*Electronic design files:*

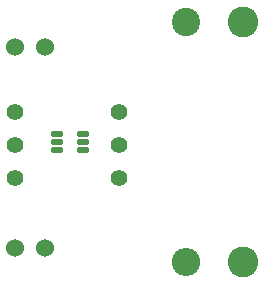
<source format=gts>
G04 #@! TF.GenerationSoftware,KiCad,Pcbnew,(6.0.7)*
G04 #@! TF.CreationDate,2022-10-05T19:21:38-05:00*
G04 #@! TF.ProjectId,INA186_Breakout,494e4131-3836-45f4-9272-65616b6f7574,rev?*
G04 #@! TF.SameCoordinates,Original*
G04 #@! TF.FileFunction,Soldermask,Top*
G04 #@! TF.FilePolarity,Negative*
%FSLAX46Y46*%
G04 Gerber Fmt 4.6, Leading zero omitted, Abs format (unit mm)*
G04 Created by KiCad (PCBNEW (6.0.7)) date 2022-10-05 19:21:38*
%MOMM*%
%LPD*%
G01*
G04 APERTURE LIST*
G04 Aperture macros list*
%AMRoundRect*
0 Rectangle with rounded corners*
0 $1 Rounding radius*
0 $2 $3 $4 $5 $6 $7 $8 $9 X,Y pos of 4 corners*
0 Add a 4 corners polygon primitive as box body*
4,1,4,$2,$3,$4,$5,$6,$7,$8,$9,$2,$3,0*
0 Add four circle primitives for the rounded corners*
1,1,$1+$1,$2,$3*
1,1,$1+$1,$4,$5*
1,1,$1+$1,$6,$7*
1,1,$1+$1,$8,$9*
0 Add four rect primitives between the rounded corners*
20,1,$1+$1,$2,$3,$4,$5,0*
20,1,$1+$1,$4,$5,$6,$7,0*
20,1,$1+$1,$6,$7,$8,$9,0*
20,1,$1+$1,$8,$9,$2,$3,0*%
G04 Aperture macros list end*
%ADD10C,2.600000*%
%ADD11C,2.400000*%
%ADD12O,2.400000X2.400000*%
%ADD13C,1.400000*%
%ADD14C,1.524000*%
%ADD15RoundRect,0.020000X-0.430000X-0.180000X0.430000X-0.180000X0.430000X0.180000X-0.430000X0.180000X0*%
G04 APERTURE END LIST*
D10*
X74193400Y-44754800D03*
D11*
X69342000Y-24434800D03*
D12*
X69342000Y-44754800D03*
D10*
X74193400Y-24434800D03*
D13*
X63703200Y-34874200D03*
X54889400Y-32080200D03*
X54889400Y-34848800D03*
X54889400Y-37617400D03*
D14*
X54889400Y-26568400D03*
X57429400Y-26568400D03*
X54889400Y-43561000D03*
X57429400Y-43561000D03*
D13*
X63703200Y-32105600D03*
X63703200Y-37642800D03*
D15*
X58386800Y-33944800D03*
X58386800Y-34594800D03*
X58386800Y-35244800D03*
X60586800Y-35244800D03*
X60586800Y-34594800D03*
X60586800Y-33944800D03*
M02*

</source>
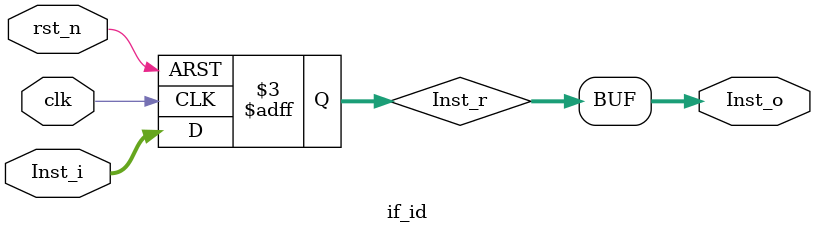
<source format=v>
`include "../define.v"

module if_id (
input clk,
input rst_n,
input [31:0] Inst_i,
output [31:0] Inst_o
);

reg [31:0] Inst_r;

always @(posedge clk or negedge rst_n) begin
    if(~rst_n)begin
        Inst_r <= 0;
    end
    else begin
        Inst_r <= Inst_i;
    end
end

assign Inst_o = Inst_r;

endmodule
</source>
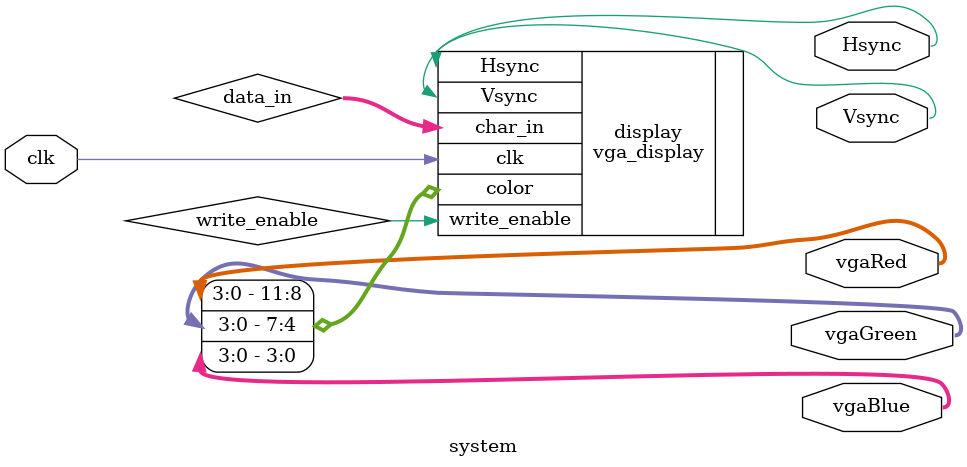
<source format=v>
module system(
    output [3:0] vgaRed, vgaGreen, vgaBlue,
    output Hsync, Vsync,
    input clk
);
    // Declare an input signal to write to the buffer
    reg [7:0] data_in;         // Single character data input
    reg write_enable;          // Signal to enable buffer updates

    // Instantiate the VGA display module
    vga_display display(
        .color({vgaRed, vgaGreen, vgaBlue}),
        .Hsync(Hsync),
        .Vsync(Vsync),
        .clk(clk),
        .char_in(data_in),     // Character to write to the buffer
        .write_enable(write_enable) // Enable signal for buffer updates
    );

endmodule

</source>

*Instructions for the task:* Where a picture appears, skip it and copy the rest of the data word for word.

*Written answer:*
<source format=gts>
G04 #@! TF.GenerationSoftware,KiCad,Pcbnew,(6.0.7)*
G04 #@! TF.CreationDate,2022-10-05T19:21:38-05:00*
G04 #@! TF.ProjectId,INA186_Breakout,494e4131-3836-45f4-9272-65616b6f7574,rev?*
G04 #@! TF.SameCoordinates,Original*
G04 #@! TF.FileFunction,Soldermask,Top*
G04 #@! TF.FilePolarity,Negative*
%FSLAX46Y46*%
G04 Gerber Fmt 4.6, Leading zero omitted, Abs format (unit mm)*
G04 Created by KiCad (PCBNEW (6.0.7)) date 2022-10-05 19:21:38*
%MOMM*%
%LPD*%
G01*
G04 APERTURE LIST*
G04 Aperture macros list*
%AMRoundRect*
0 Rectangle with rounded corners*
0 $1 Rounding radius*
0 $2 $3 $4 $5 $6 $7 $8 $9 X,Y pos of 4 corners*
0 Add a 4 corners polygon primitive as box body*
4,1,4,$2,$3,$4,$5,$6,$7,$8,$9,$2,$3,0*
0 Add four circle primitives for the rounded corners*
1,1,$1+$1,$2,$3*
1,1,$1+$1,$4,$5*
1,1,$1+$1,$6,$7*
1,1,$1+$1,$8,$9*
0 Add four rect primitives between the rounded corners*
20,1,$1+$1,$2,$3,$4,$5,0*
20,1,$1+$1,$4,$5,$6,$7,0*
20,1,$1+$1,$6,$7,$8,$9,0*
20,1,$1+$1,$8,$9,$2,$3,0*%
G04 Aperture macros list end*
%ADD10C,2.600000*%
%ADD11C,2.400000*%
%ADD12O,2.400000X2.400000*%
%ADD13C,1.400000*%
%ADD14C,1.524000*%
%ADD15RoundRect,0.020000X-0.430000X-0.180000X0.430000X-0.180000X0.430000X0.180000X-0.430000X0.180000X0*%
G04 APERTURE END LIST*
D10*
X74193400Y-44754800D03*
D11*
X69342000Y-24434800D03*
D12*
X69342000Y-44754800D03*
D10*
X74193400Y-24434800D03*
D13*
X63703200Y-34874200D03*
X54889400Y-32080200D03*
X54889400Y-34848800D03*
X54889400Y-37617400D03*
D14*
X54889400Y-26568400D03*
X57429400Y-26568400D03*
X54889400Y-43561000D03*
X57429400Y-43561000D03*
D13*
X63703200Y-32105600D03*
X63703200Y-37642800D03*
D15*
X58386800Y-33944800D03*
X58386800Y-34594800D03*
X58386800Y-35244800D03*
X60586800Y-35244800D03*
X60586800Y-34594800D03*
X60586800Y-33944800D03*
M02*

</source>
<source format=v>
`include "../define.v"

module if_id (
input clk,
input rst_n,
input [31:0] Inst_i,
output [31:0] Inst_o
);

reg [31:0] Inst_r;

always @(posedge clk or negedge rst_n) begin
    if(~rst_n)begin
        Inst_r <= 0;
    end
    else begin
        Inst_r <= Inst_i;
    end
end

assign Inst_o = Inst_r;

endmodule
</source>
<source format=v>
module system(
    output [3:0] vgaRed, vgaGreen, vgaBlue,
    output Hsync, Vsync,
    input clk
);
    // Declare an input signal to write to the buffer
    reg [7:0] data_in;         // Single character data input
    reg write_enable;          // Signal to enable buffer updates

    // Instantiate the VGA display module
    vga_display display(
        .color({vgaRed, vgaGreen, vgaBlue}),
        .Hsync(Hsync),
        .Vsync(Vsync),
        .clk(clk),
        .char_in(data_in),     // Character to write to the buffer
        .write_enable(write_enable) // Enable signal for buffer updates
    );

endmodule

</source>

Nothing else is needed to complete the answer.